-- Records for the task follows --
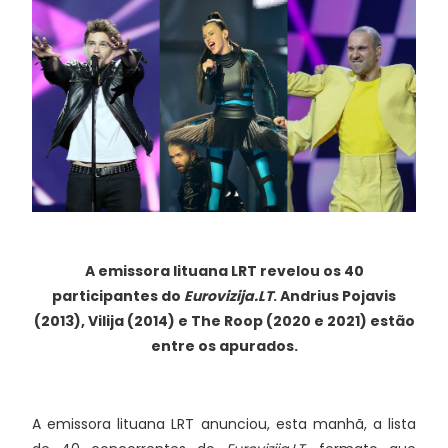
A emissora lituana LRT revelou os 40
participantes do
Eurovizija.LT
. Andrius Pojavis
(2013), Vilija (2014) e The Roop (2020 e 2021) estão
entre os apurados.
A emissora lituana LRT anunciou, esta manhã, a lista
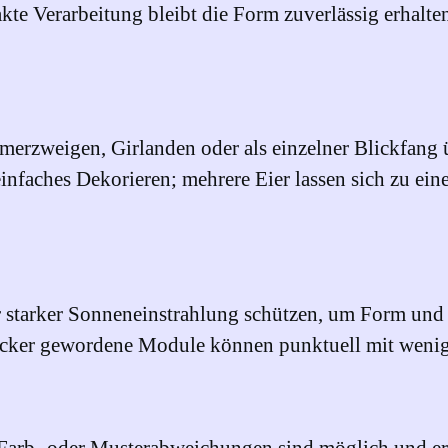
z
kte Verarbeitung bleibt die Form zuverlässig erhalte
u
m
A
u
erzweigen, Girlanden oder als einzelner Blickfang ü
f
einfaches Dekorieren; mehrere Eier lassen sich zu e
h
ä
n
g
er starker Sonneneinstrahlung schützen, um Form un
e
ocker gewordene Module können punktuell mit wenig 
n
M
e
n
hte Farb- oder Musterabweichungen sind möglich und 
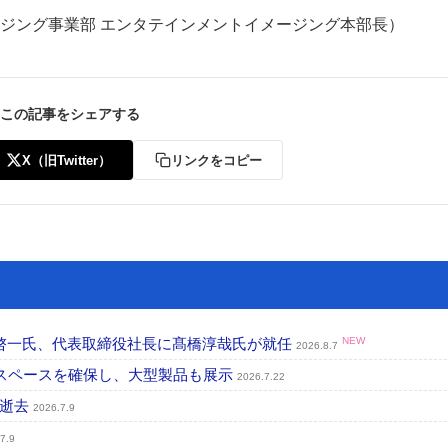
ージング事業部 エンタテインメントイメージング本部長）
この記事をシェアする
X（旧Twitter）
リンクをコピー
啓一氏、代表取締役社長に髙橋淳哉氏が就任
NEW
2026.8.7
のスペースを確保し、大型製品も展示
2026.7.22
が逝去
2026.7.9
7.9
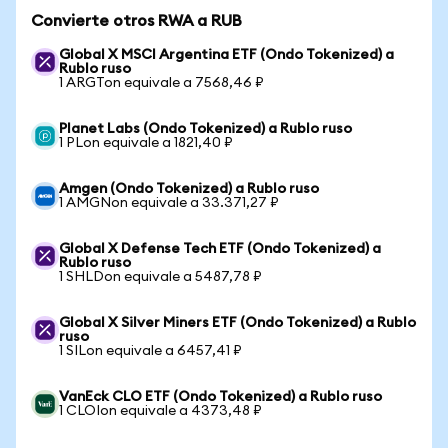
Convierte otros RWA a RUB
Global X MSCI Argentina ETF (Ondo Tokenized) a
Rublo ruso
1 ARGTon equivale a 7568,46 ₽
Planet Labs (Ondo Tokenized) a Rublo ruso
1 PLon equivale a 1821,40 ₽
Amgen (Ondo Tokenized) a Rublo ruso
1 AMGNon equivale a 33.371,27 ₽
Global X Defense Tech ETF (Ondo Tokenized) a
Rublo ruso
1 SHLDon equivale a 5487,78 ₽
Global X Silver Miners ETF (Ondo Tokenized) a Rublo
ruso
1 SILon equivale a 6457,41 ₽
VanEck CLO ETF (Ondo Tokenized) a Rublo ruso
1 CLOIon equivale a 4373,48 ₽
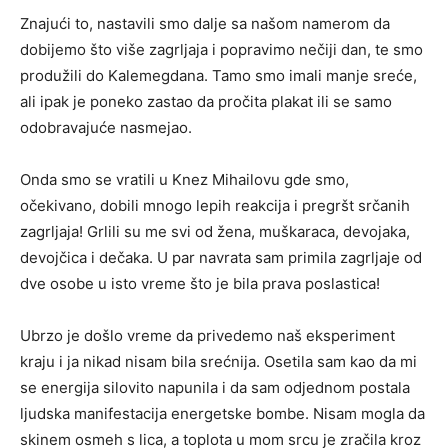
Znajući to, nastavili smo dalje sa našom namerom da
dobijemo što više zagrljaja i popravimo nečiji dan, te smo
produžili do Kalemegdana. Tamo smo imali manje sreće,
ali ipak je poneko zastao da pročita plakat ili se samo
odobravajuće nasmejao.
Onda smo se vratili u Knez Mihailovu gde smo,
očekivano, dobili mnogo lepih reakcija i pregršt srčanih
zagrljaja! Grlili su me svi od žena, muškaraca, devojaka,
devojčica i dečaka. U par navrata sam primila zagrljaje od
dve osobe u isto vreme što je bila prava poslastica!
Ubrzo je došlo vreme da privedemo naš eksperiment
kraju i ja nikad nisam bila srećnija. Osetila sam kao da mi
se energija silovito napunila i da sam odjednom postala
ljudska manifestacija energetske bombe. Nisam mogla da
skinem osmeh s lica, a toplota u mom srcu je zračila kroz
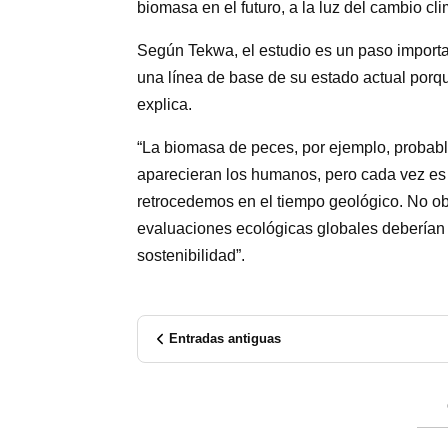
biomasa en el futuro, a la luz del cambio cli
Según Tekwa, el estudio es un paso import
una línea de base de su estado actual porqu
explica.
“La biomasa de peces, por ejemplo, probabl
aparecieran los humanos, pero cada vez es m
retrocedemos en el tiempo geológico. No obst
evaluaciones ecológicas globales deberían s
sostenibilidad”.
Entradas antiguas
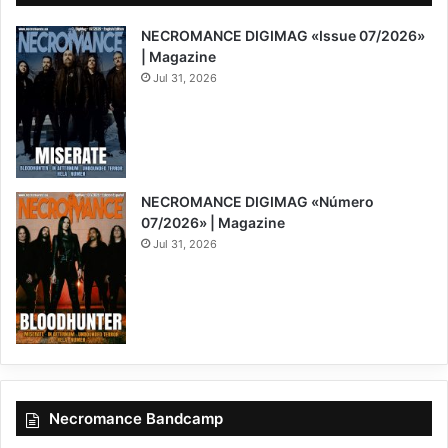
NECROMANCE DIGIMAG «Issue 07/2026»
| Magazine
Jul 31, 2026
NECROMANCE DIGIMAG «Número
07/2026» | Magazine
Jul 31, 2026
Necromance Bandcamp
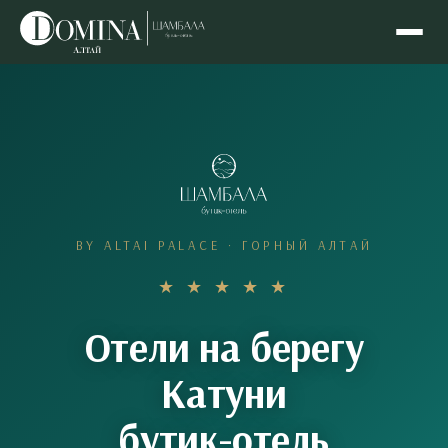
BY ALTAI PALACE · ГОРНЫЙ АЛТАЙ
★ ★ ★ ★ ★
Отели на берегу
Катуни
бутик-отель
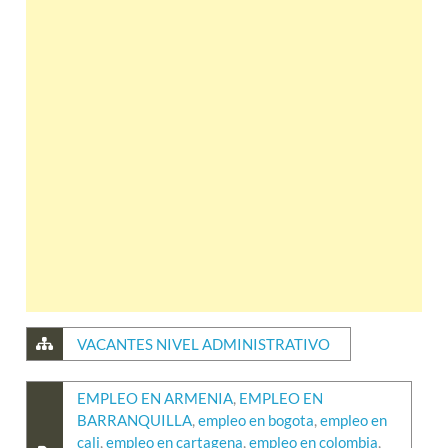
VACANTES NIVEL ADMINISTRATIVO
EMPLEO EN ARMENIA
,
EMPLEO EN
BARRANQUILLA
,
empleo en bogota
,
empleo en
cali
,
empleo en cartagena
,
empleo en colombia
,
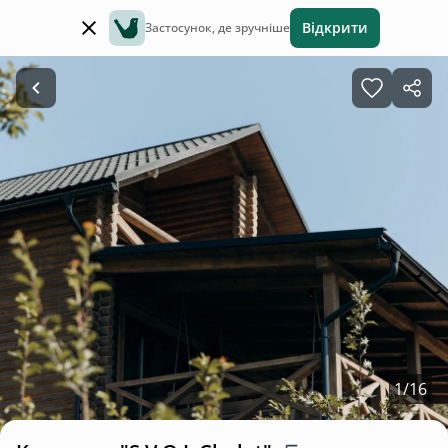
Відкрити
Застосунок, де зручніше
1
/
16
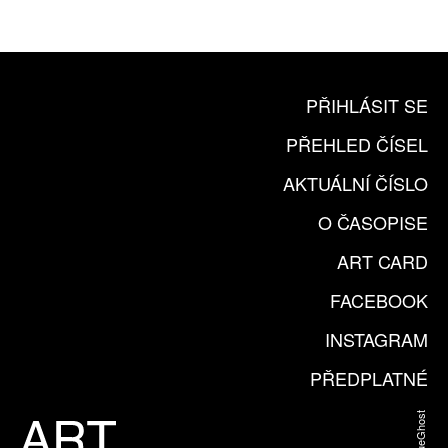
KOUPIT PŘEDPLATNÉ
PŘIHLÁSIT SE
PŘEHLED ČÍSEL
AKTUÁLNÍ ČÍSLO
O ČASOPISE
ART CARD
FACEBOOK
INSTAGRAM
PŘEDPLATNÉ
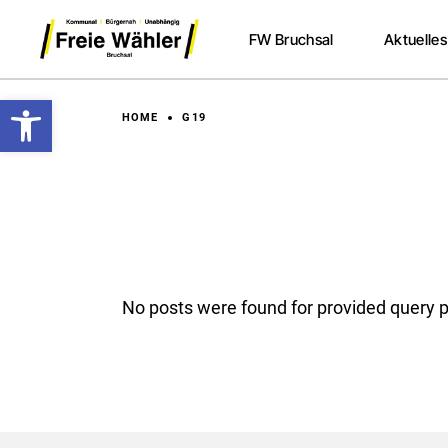
Skip
to
FW Bruchsal
Aktuelles
the
content
Werkzeugleiste öffnen
HOME
G19
No posts were found for provided query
-- Records for the task concluded --
Problem to solve: Return each line from the rows above that contains the string "equivale". Matching is case-sensitive.

Response area:
1 ARGTon equivale a 7568,46 ₽
1 PLon equivale a 1821,40 ₽
1 AMGNon equivale a 33.371,27 ₽
1 SHLDon equivale a 5487,78 ₽
1 SILon equivale a 6457,41 ₽
1 CLOIon equivale a 4373,48 ₽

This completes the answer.